Month: February 2003

  • I watched an interview with Fred Rogers last night on Charlie Rose. It affected me more than I thougt it would…

    I remember being a little kid and the only person who wasn’t critical of me was Mr. Rogers. I understood that my parents loved me, and that the barbs from my sibs weren’t intended to be lethal (or even to maim), but it was just so easy to be accepted by Mr. Rodgers.

    Even other public TV kid shows had agendas for me. The fun was conditional on my effort at learning. But there was Fred, saying, “You’re you, and that’s perfectly wonderful.”

    Whenever I saw him on TV, at any time during my life, he was always the same man wrapped in an ever-decaying shell. He was Fred, the American Zen Master who preached to children. The solid core of archetypal acceptance in our culture.

    And now he’s gone, and we’re left with… no solid core of archetypal acceptance.

    So I bow in the four directions and change into my sneakers, after Master Fred’s example. I raise my sacramental milk and cookies in your honor. I strive to bring all sentient beings to love themselves and each other.

    I ask the sacred question of all of you: Won’t you be my neighbor?

  • Watch the virtual march on Washington as it happens:

    Virtual March

  • RIP Fred Rogers.

  • Well, since I don’t want to break any laws or anything, and since it’s just kinda creepy to have Nazi swing music on mile23.com, I feel compelled to change the song of the day.

    So now it’s Tenacious D performing the theme to TV’s Star Trek. It’s a bootleg recording, and my favorite part is in the middle when you hear a couple guys say, ‘It’s Star Trek..’ to some guy who doesn’t know it’s the Star Trek theme song.

    Next Generation indeed.

    I was going to add some rhetoric contrasting the Nazi propaganda with Star Trek’s attempts at writing a happy ending on to the Cold War, but it’s late.

  • This is an image, used without permission, from a promotional web site for a CD-ROM about Rene Magritte:



    ‘Problematic nature of the relationship between words and images..’?? Well, DUH. By the way, politicians sometimes lie to us, and, also, from time to time someone will say something you won’t be capable of truly understanding. Oh, and death and taxes and all that, too.

    What a horrible thing. I hope that if I ever make any lasting art, it will be sufficiently magical that people who get it will realize they shouldn’t go around explaining it to other people.

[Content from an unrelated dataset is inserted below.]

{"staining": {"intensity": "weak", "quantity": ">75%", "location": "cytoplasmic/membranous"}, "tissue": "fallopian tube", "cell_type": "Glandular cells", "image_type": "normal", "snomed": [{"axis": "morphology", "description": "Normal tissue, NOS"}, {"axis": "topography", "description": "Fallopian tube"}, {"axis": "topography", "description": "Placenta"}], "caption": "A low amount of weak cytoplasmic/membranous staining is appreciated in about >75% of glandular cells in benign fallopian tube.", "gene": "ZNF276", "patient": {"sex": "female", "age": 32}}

    Also, be sure and read the navigation links. I wonder if clicking on the word ‘bowler hat’ will take one to a picture of a bowler hat. I mean, as everybody knows, the relationship between words and images is problematic…

  • Molly Ivins, genius from Austin, on the recent spate of France-bashing

  • I was reading an autism support group on usenet, and I got to a message where someone, obviously the parent of an autistic child, said this:

    Jake spends most of his free time dashing to and fro stimming and grunting. Ask him what he’s doing and he’ll reply, “making up videos in my head”.

    And someone else, who is autistic, resopnded this way:

    I’m glad someone else did that while running back and forth.


    It got me thinking about the Winter Olympics.

    Back in the early 70s some time, I was a pre-teen, and the Winter Olympics were on TV. I remember getting really excited about the downhill skiing, because it was so fast and thrilling. I could imagine my body being pushed around by gravity and momemtum, and pushing back against the skis and the wind.

    I was so stimulated by this, that I took my little table into the front room. I pretended that its upturned wrought iron legs were the push-off point at the top of the mountain. I’d push off and feel like I was skiing down the mountain as I ran through the house. Down the long hallway and into my parents’ room, where I’d skid to a stop like a skier who just won the gold medal.

    Then I’d ‘ride the lift’ back to the top and do it again. This happened three or four times, and then I’d go watch some more skiers on TV, get stimulated enough to go back to my little virtual ski slope, and do it some more.

    I can’t recall anyone‘s reaction to all this, even though I know my parents were around.

  • If you read Tom Tomorrow’s ‘blog, you already know about this ‘blog, as well.

    And you should be reading it.

  • Today’s music:

    I’ve Got A Pocketful Of Dreams, performed by Charlie Schwedler and his Orchestra.